A modest decline in the FTSE 100 and the Techmark 100 index gave the impression that London's stock market had suffered another setback yesterday.
But a closer inspection of the individual performances of the FTSE 100's constituents and the other FTSE indices - the 250 and SmallCap - showed that sentiment in London remained pretty much intact.
A closing 18.6 fall in the FTSE 100 to 6,566.2, was entirely down to yet another dismal showing by London's telecommunications giants, Vodafone Group and British Telecommunications, both of which continued to suffer from the aftermath of the auctions of third generation mobile phone licences in the UK and Germany.
Balanced against the telecom weakness was another powerful showing by BP Amoco and Shell, which continued to drive ahead as crude oil prices held well above $30 (€33) a barrel.

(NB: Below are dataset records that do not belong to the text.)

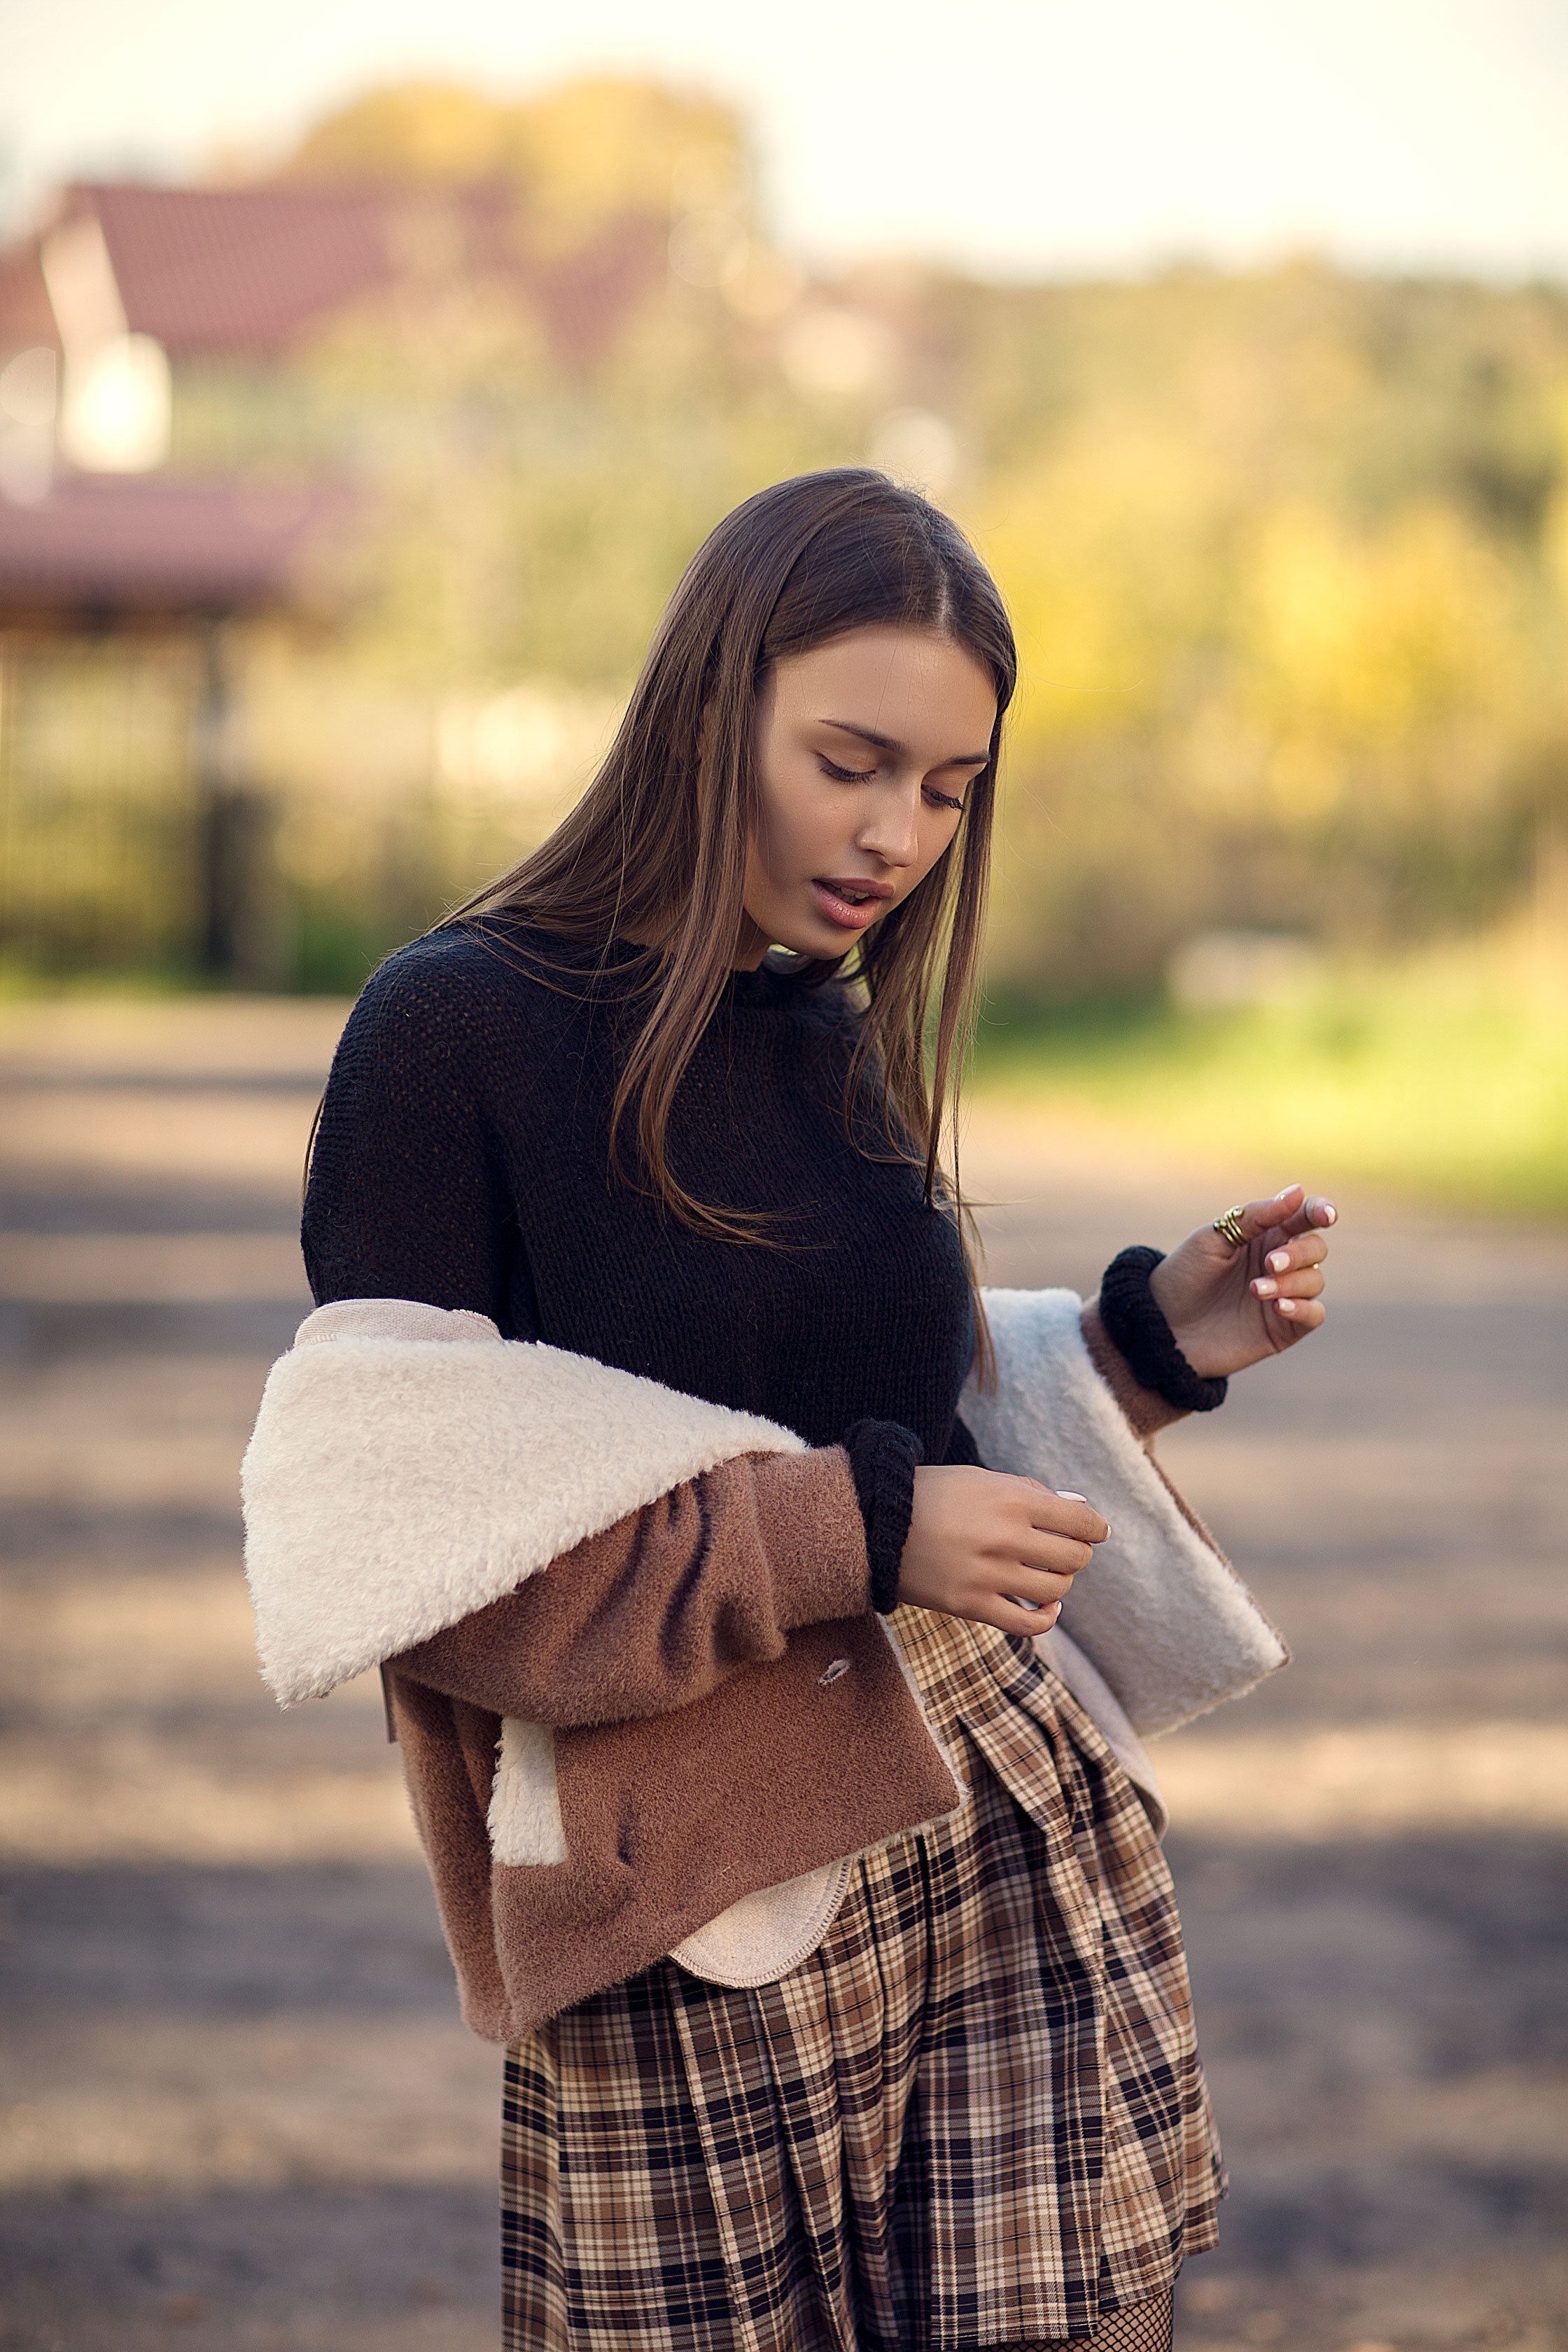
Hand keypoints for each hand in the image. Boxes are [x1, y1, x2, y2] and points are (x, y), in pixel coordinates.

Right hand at [898, 1465, 1108, 1636]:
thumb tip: (1082, 1513)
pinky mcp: (971, 1605)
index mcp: (1011, 1499)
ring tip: (1046, 1572)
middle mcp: (1005, 1537)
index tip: (1094, 1532)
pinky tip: (1046, 1606)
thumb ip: (1033, 1493)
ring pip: (1056, 1588)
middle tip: (1063, 1549)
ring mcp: (989, 1574)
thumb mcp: (981, 1479)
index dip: (1095, 1529)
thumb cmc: (931, 1494)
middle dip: (1076, 1553)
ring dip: (1060, 1582)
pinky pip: (1029, 1624)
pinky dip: (1047, 1617)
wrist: (873, 1523)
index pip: (1081, 1522)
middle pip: (1073, 1557)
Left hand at [1147, 1181, 1336, 1379]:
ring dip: (1291, 1282)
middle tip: (1269, 1263)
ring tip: (1255, 1289)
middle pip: (1316, 1248)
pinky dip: (1303, 1308)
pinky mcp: (1284, 1327)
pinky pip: (1315, 1314)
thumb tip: (1298, 1192)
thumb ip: (1256, 1217)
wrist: (1163, 1326)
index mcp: (1264, 1235)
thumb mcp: (1213, 1239)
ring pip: (1315, 1280)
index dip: (1320, 1211)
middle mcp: (1279, 1263)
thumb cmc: (1184, 1276)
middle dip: (1298, 1253)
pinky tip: (1278, 1306)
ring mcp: (1284, 1295)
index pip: (1304, 1217)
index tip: (1324, 1215)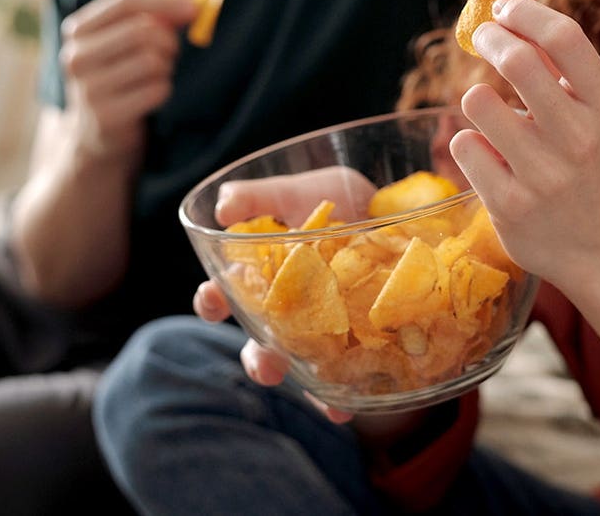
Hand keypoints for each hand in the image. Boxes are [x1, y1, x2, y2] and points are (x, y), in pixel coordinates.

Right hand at [59, 0, 197, 160]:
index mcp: (77, 30)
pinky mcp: (106, 116)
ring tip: (156, 76)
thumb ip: (153, 19)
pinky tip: (151, 97)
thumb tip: (196, 5)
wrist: (98, 137)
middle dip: (169, 40)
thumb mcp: (124, 44)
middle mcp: (76, 57)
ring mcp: (88, 88)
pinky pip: (157, 90)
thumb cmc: (121, 79)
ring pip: (152, 60)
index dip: (165, 1)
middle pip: (142, 30)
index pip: (125, 1)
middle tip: (172, 53)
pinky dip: (164, 89)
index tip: (195, 7)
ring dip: (166, 67)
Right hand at [194, 165, 378, 423]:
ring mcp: (319, 329)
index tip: (212, 302)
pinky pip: (344, 374)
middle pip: (260, 344)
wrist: (388, 204)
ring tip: (319, 400)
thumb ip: (256, 197)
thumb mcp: (293, 192)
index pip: (223, 294)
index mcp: (259, 276)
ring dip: (305, 386)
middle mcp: (284, 311)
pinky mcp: (354, 338)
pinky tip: (348, 409)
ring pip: (302, 366)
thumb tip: (224, 208)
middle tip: (266, 366)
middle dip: (259, 360)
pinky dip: (342, 395)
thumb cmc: (329, 196)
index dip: (211, 301)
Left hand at [450, 0, 599, 291]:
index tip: (503, 8)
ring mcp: (544, 174)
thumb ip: (558, 65)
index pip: (564, 36)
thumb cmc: (585, 162)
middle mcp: (580, 136)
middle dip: (490, 39)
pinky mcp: (509, 204)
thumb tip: (507, 10)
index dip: (524, 12)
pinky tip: (492, 160)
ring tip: (492, 117)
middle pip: (518, 61)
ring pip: (478, 101)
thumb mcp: (592, 112)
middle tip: (483, 37)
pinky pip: (465, 145)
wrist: (596, 245)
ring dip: (477, 99)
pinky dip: (470, 143)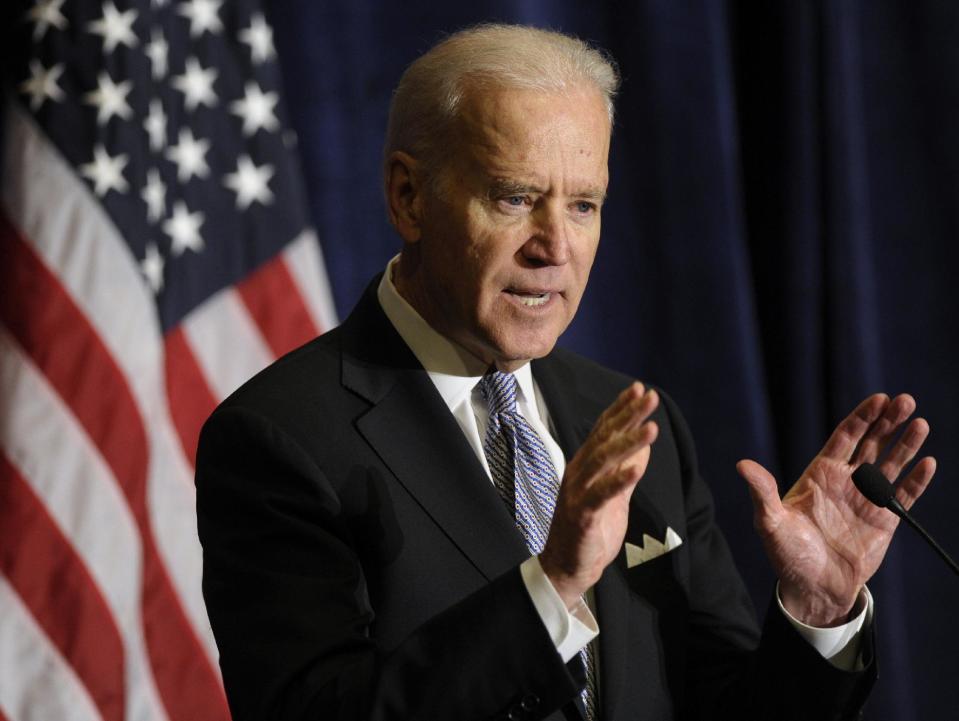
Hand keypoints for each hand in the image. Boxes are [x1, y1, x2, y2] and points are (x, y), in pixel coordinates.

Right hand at [540, 383, 658, 607]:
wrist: (568, 567)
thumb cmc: (590, 530)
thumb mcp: (614, 496)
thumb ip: (626, 471)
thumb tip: (643, 446)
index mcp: (586, 465)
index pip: (604, 430)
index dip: (621, 409)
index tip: (639, 389)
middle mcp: (579, 472)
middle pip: (604, 438)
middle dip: (628, 416)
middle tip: (650, 397)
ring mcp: (578, 492)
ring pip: (603, 461)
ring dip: (627, 443)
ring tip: (651, 428)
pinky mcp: (582, 515)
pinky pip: (601, 495)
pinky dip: (618, 482)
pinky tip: (635, 470)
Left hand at [738, 393, 935, 625]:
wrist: (812, 587)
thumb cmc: (787, 553)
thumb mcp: (769, 521)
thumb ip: (762, 491)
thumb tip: (742, 465)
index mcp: (820, 474)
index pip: (844, 437)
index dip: (861, 417)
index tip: (878, 399)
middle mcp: (846, 480)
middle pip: (871, 443)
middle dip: (887, 421)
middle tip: (905, 400)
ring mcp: (867, 498)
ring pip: (891, 464)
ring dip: (906, 444)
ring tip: (920, 423)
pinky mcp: (885, 520)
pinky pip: (904, 495)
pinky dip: (916, 480)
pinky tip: (928, 462)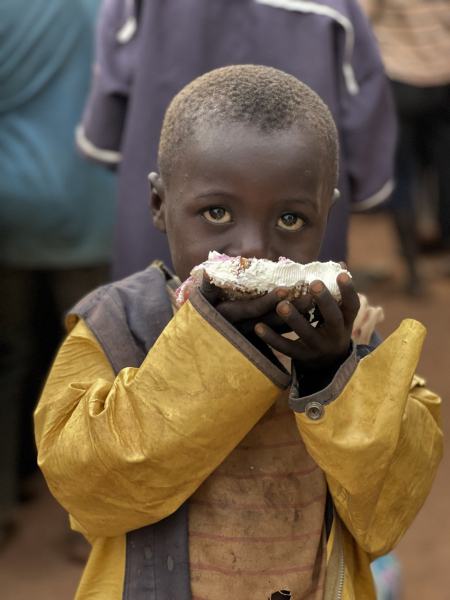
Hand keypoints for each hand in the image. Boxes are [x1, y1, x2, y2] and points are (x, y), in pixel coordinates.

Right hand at [199, 272, 313, 334]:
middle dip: (292, 309)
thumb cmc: (204, 314)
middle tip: (311, 296)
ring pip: (281, 326)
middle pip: (274, 319)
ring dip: (298, 316)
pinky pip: (282, 330)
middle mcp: (247, 326)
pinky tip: (312, 314)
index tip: (285, 289)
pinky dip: (296, 323)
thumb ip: (207, 288)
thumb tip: (207, 273)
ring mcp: (256, 333)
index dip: (269, 300)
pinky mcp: (263, 336)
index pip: (254, 309)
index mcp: (234, 316)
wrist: (207, 341)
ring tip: (316, 303)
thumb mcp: (202, 302)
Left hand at [253, 273, 359, 391]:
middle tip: (314, 283)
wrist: (326, 365)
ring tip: (281, 305)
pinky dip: (271, 338)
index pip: (352, 306)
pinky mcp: (300, 357)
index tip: (341, 274)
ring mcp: (317, 348)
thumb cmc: (330, 329)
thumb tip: (340, 263)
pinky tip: (258, 327)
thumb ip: (337, 292)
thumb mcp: (339, 315)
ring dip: (293, 318)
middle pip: (332, 319)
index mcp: (346, 322)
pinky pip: (285, 347)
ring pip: (306, 333)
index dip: (349, 291)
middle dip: (324, 301)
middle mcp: (335, 336)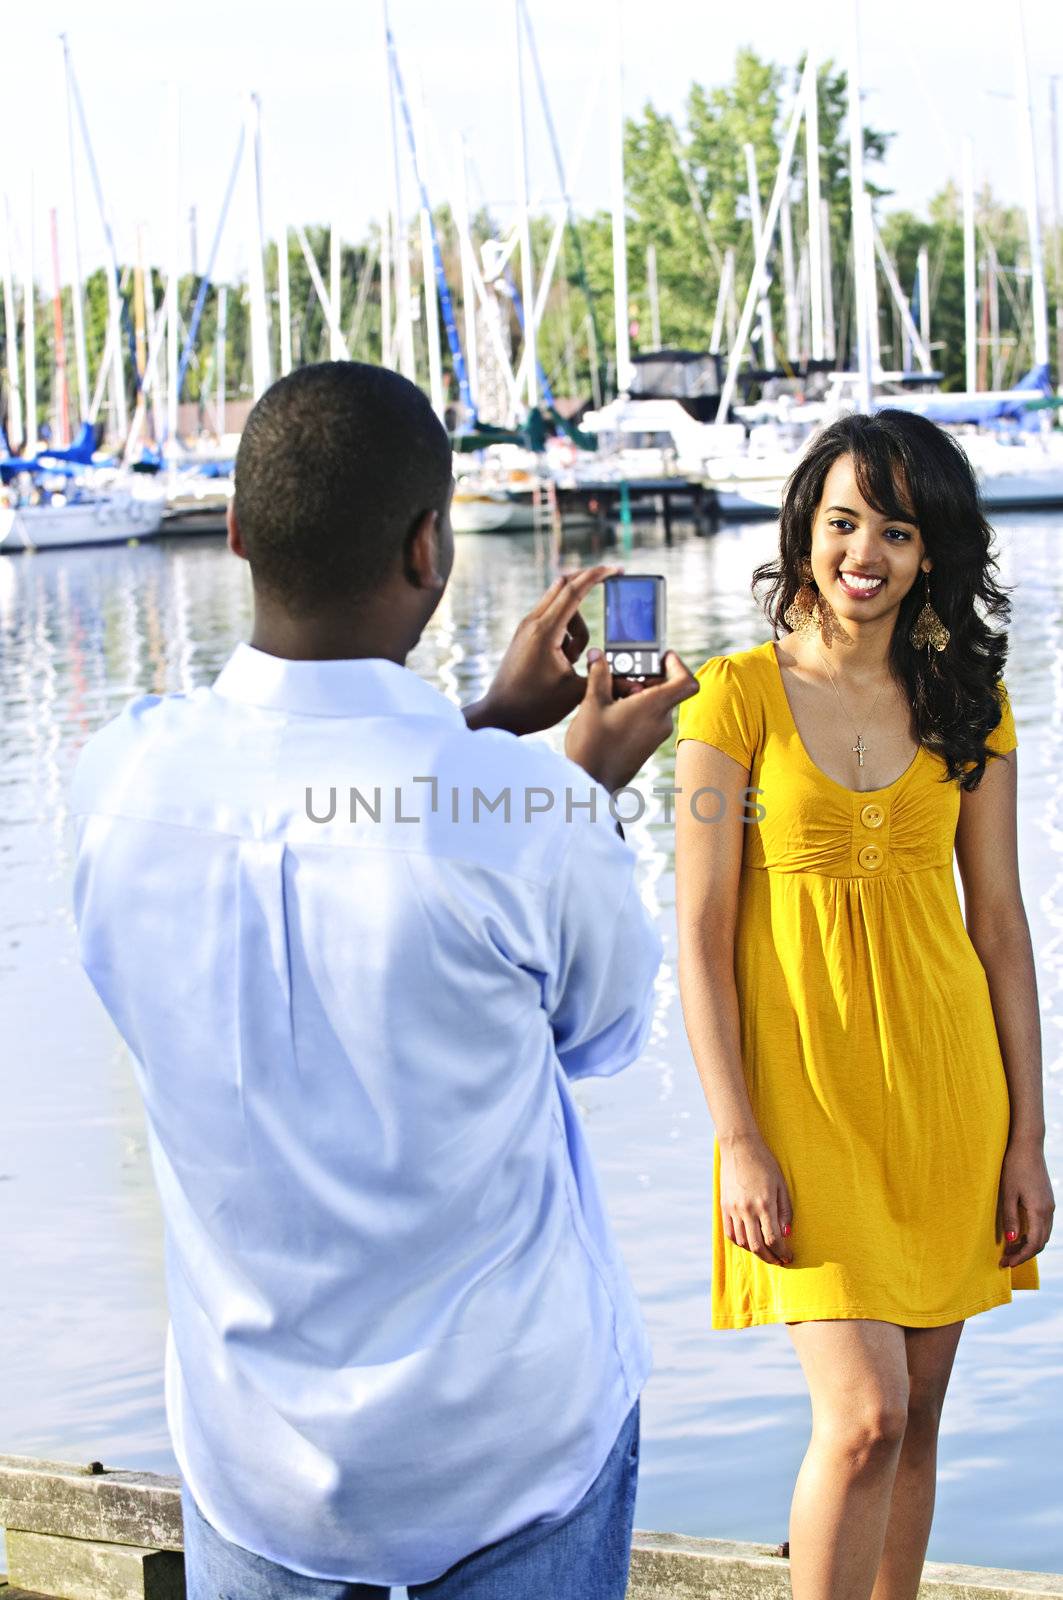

The FTSE 250 had a bit of a rocky ride during the day, making good progress and posting a 13.9 gain early in the session, before tailing off in the early afternoon then getting a second wind and finishing 9.4 higher at 6,896.3.
The FTSE SmallCap was more sedate; it never looked likely to dip into negative territory, and gradually climbed to close at a session best of 3,463.2, up 6.4.
Some dealers complained about London's refusal to acknowledge the good news on US interest rates emanating from across the Atlantic on Tuesday night, when the US Federal Reserve's Open Market Committee announced it was leaving rates on hold.
While global markets had mostly been expecting the Fed to hold fire on rates, there was still an element of relief with the announcement, which was accompanied by a statement reaffirming the Fed's close determination to respond instantly to any inflationary trends.
Other traders noted that Wall Street had come off its best levels on Tuesday evening, in the wake of the Fed announcement, although it finished a healthy 59 points up on the day, remaining well clear of the 11,000 level. The Nasdaq also managed to close up on the session.
"It's difficult to imagine a more comforting scenario from the FOMC [Federal Open Market Committee] meeting," said one market-maker. "That was easily the best the market was going for. What we've seen today is a small dose of profit-taking after a good run. Nothing wrong in that," he added.
Some of the more bullish market observers are now looking for London to embark on a decent run as the summer holiday season winds down. There was more evidence yesterday of an upturn in programme trading activity. Turnover in equities reached 1.55 billion shares, well below Tuesday's 1.79 billion shares, but nevertheless well above recent daily levels.